Reputation: 272106
I've got a table structure that can be summarized as follows:
pagegroup
* pagegroupid
* name
has 3600 rows
page
* pageid
* pagegroupid
* data
references pagegroup; has 10000 rows; can have anything between 1-700 rows per pagegroup; the data column is of type mediumtext and the column contains 100k - 200kbytes data per row
userdata
* userdataid
* pageid
* column1
* column2
* column9
references page; has about 300,000 rows; can have about 1-50 rows per page
The above structure is pretty straight forwad, the problem is that that a join from userdata to page group is terribly, terribly slow even though I have indexed all columns that should be indexed. The time needed to run a query for such a join (userdata inner_join page inner_join pagegroup) exceeds 3 minutes. This is terribly slow considering the fact that I am not selecting the data column at all. Example of the query that takes too long:
SELECT userdata.column1, pagegroup.name
FROM userdata
INNER JOIN page USING( pageid )
INNER JOIN pagegroup USING( pagegroupid )
Please help by explaining why does it take so long and what can i do to make it faster.
Explain returns following gibberish:
id select_type table type possible_keys key key_len ref rows Extra
1 SIMPLE userdata ALL pageid 372420
1 SIMPLE page eq_ref PRIMARY,pagegroupid PRIMARY 4 topsecret.userdata.pageid 1
1 SIMPLE pagegroup eq_ref PRIMARY PRIMARY 4 topsecret.page.pagegroupid 1
SELECT
u.field2, p.pageid
FROM
userdata u
INNER JOIN page p ON u.pageid = p.pageid;
/*
0.07 sec execution, 6.05 sec fecth
*/
id select_type table type possible_keys key key_len ref rows Extra
1 SIMPLE u ALL pageid 372420
1 SIMPLE p eq_ref PRIMARY PRIMARY 4 topsecret.u.pageid 1 Using index
SELECT
p.pageid, g.pagegroupid
FROM
page p
INNER JOIN pagegroup g ON p.pagegroupid = g.pagegroupid;
/*
9.37 sec execution, 60.0 sec fetch
*/
id select_type table type possible_keys key key_len ref rows Extra
1 SIMPLE g index PRIMARY PRIMARY 4 3646 Using index
1 SIMPLE p ref pagegroupid pagegroupid 5 topsecret.g.pagegroupid 3 Using where
Keep medium/long text columns in a separate table if you run into performance problems such as this one.
Upvotes: 3
Views: 6252
Reputation: 238096
I'm assuming the userdata table is very large and does not fit in memory. MySQL would have to read the entire table from harddisk, even if it needs only two small columns.

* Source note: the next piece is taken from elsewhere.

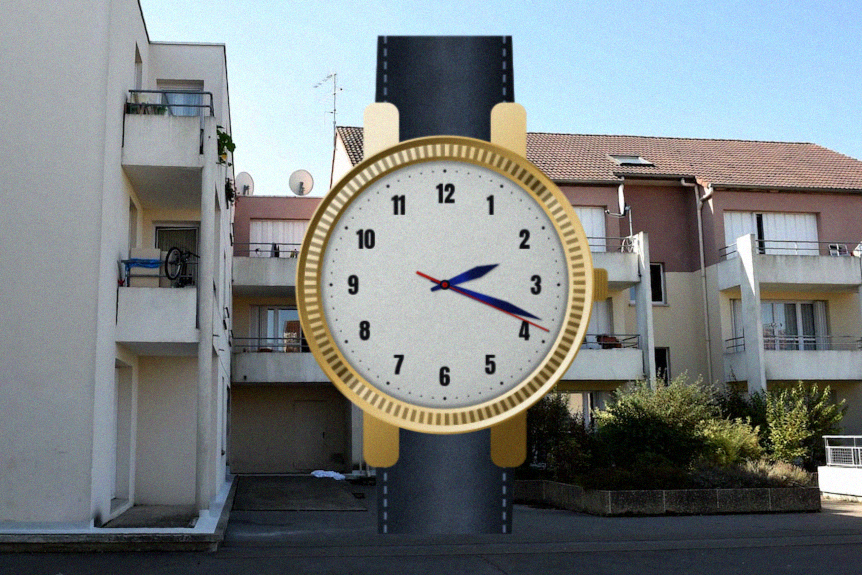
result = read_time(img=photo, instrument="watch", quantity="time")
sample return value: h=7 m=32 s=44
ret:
h=2 m=18 s=19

You can try to eliminate the need for scanning the entire table by defining an index that contains everything the query needs. That way, the index is not a way to facilitate a search into the main table, but it's a shorthand version of the table itself. MySQL only has to read the shorthand table from disk.
The index could look like this:
column1, pageid
This has to be non-clustered, or it would be part of the big table, defeating its purpose. See this page for an idea on how MySQL decides which index to cluster. The easiest way seems to make sure you have a primary key on pageid, which will be clustered, so the secondary column1+pageid index will be non-clustered.
Upvotes: 2
Reputation: 45721
What's the data type and purpose of columnX in the userdata table? It should be noted that any text data type (i.e excluding char, varchar) forces any temporary tables to be created on disk. Now since you're doing a straight join without conditions, grouping or ordering, it probably won't need any temporary tables, except for aggregating the final result.

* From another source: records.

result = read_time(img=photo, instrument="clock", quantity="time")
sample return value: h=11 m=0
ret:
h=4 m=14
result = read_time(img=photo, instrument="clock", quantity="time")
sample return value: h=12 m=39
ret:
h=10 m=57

I think it would also be very helpful if you show us how your indexes are created. One thing to remember is that while InnoDB concatenates the primary key of the table to each index, MyISAM does not. This means that if you index column name and search for it with LIKE, but still want to get the id of the page group; Then the query would still need to visit the table to get the id instead of being able to retrieve it from the index.
What this means, in your case, if I understand your comment to apphacker correctly, is to get the name of each users pagegroups. The query optimizer would want to use the index for the join, but for each result it would also need to visit the table to retrieve the page group name. If your datatype on name is not bigger than a moderate varchar, i.e. no text, you could also create an index (id, name) which would enable the query to fetch the name directly from the index.

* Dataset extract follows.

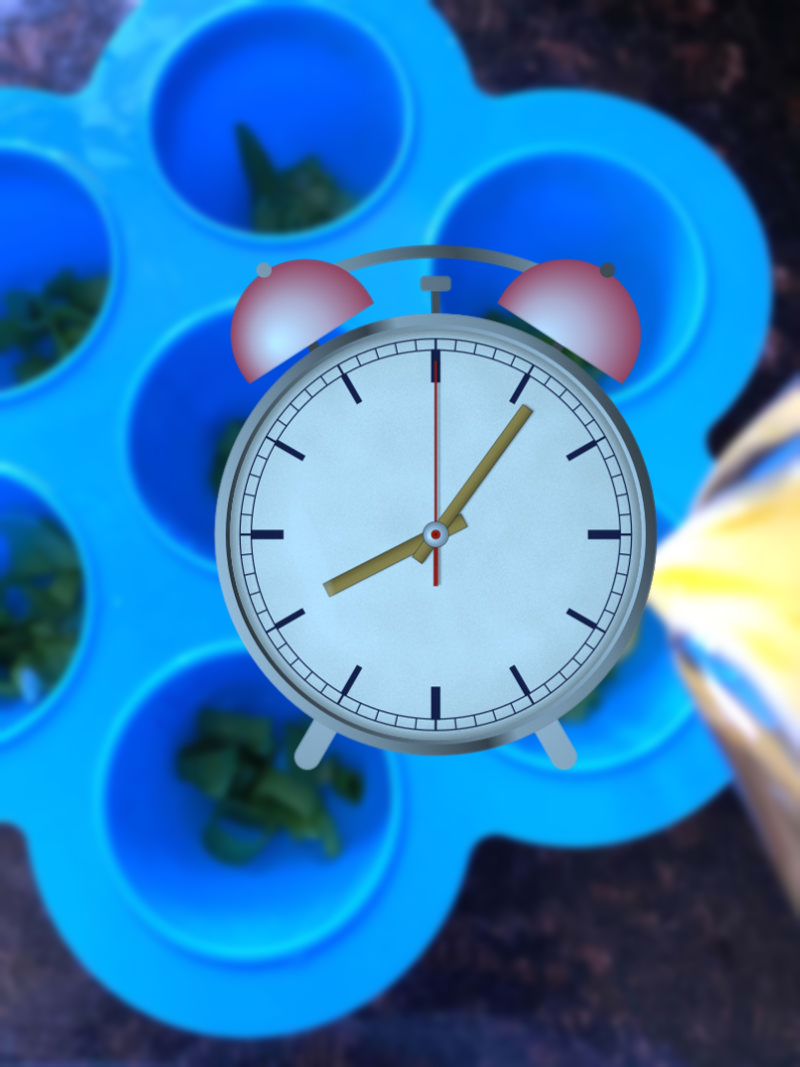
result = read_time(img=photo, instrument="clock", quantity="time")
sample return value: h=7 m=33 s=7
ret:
h=8 m=6 s=0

As a final try, you point out that the whole query would probably be faster if the mediumtext was not in the page table.
This would hopefully enable you to join quicker since no column in Pages take up much space. Then, when you needed to display a certain page, you join with the PageData table on the pageId-column to fetch the data needed to display a particular page.
Upvotes: 4
Reputation: 71830
Looks like you're doing a join on all rows on userdata
and then trying to select everything. That is every page
in a pagegroup
with userdata
. Where's the WHERE
clause? There's no LIMIT
, how many results did you want? Why don't you get your row count down on userdata
row in your explain
result, that should speed up the query. Heh.
Upvotes: 1
Reputation: 23216
The easy way to figure out what MySQL is doing with your query is to have it explain the query to you. Run this and have a look at the output:
EXPLAIN SELECT userdata.column1, pagegroup.name
FROM userdata
INNER JOIN page USING( pageid )
INNER JOIN pagegroup USING( pagegroupid )
MySQL will tell you in which order it processes the queries and what indexes it uses. The fact that you created indexes does not mean that MySQL actually uses them.
See also Optimizing queries with EXPLAIN
EDIT
The output of your EXPLAIN looks fine. It does a full table scan on the userdata table, but that is normal since you want to return all rows in it. The best way to optimize this is to rethink your application. Do you really need to return all 372K rows?
Upvotes: 2
Reputation: 338178
I would start with breaking the query up, to figure out if there is one slow and one fast part, or if both are slow (sorry, I'm no fan of the USING syntax, so I'm going to use ON):
SELECT
u.userdata, p.pageid
FROM
userdata u
INNER JOIN page p ON u.pageid = p.pageid
SELECT
p.pageid, g.pagegroupid
FROM
page
INNER JOIN pagegroup g ON p.pagegroupid = g.pagegroupid
What does that give you? Running these with EXPLAIN EXTENDED
will provide additional hints.
Upvotes: 1
Reputation: 881605
One possible issue is that MySQL uses only one index per query and maybe you don't have a single index with those columns -- or MySQL's query optimizer isn't picking it. What does EXPLAIN SELECT
&c tell you here?
Upvotes: 1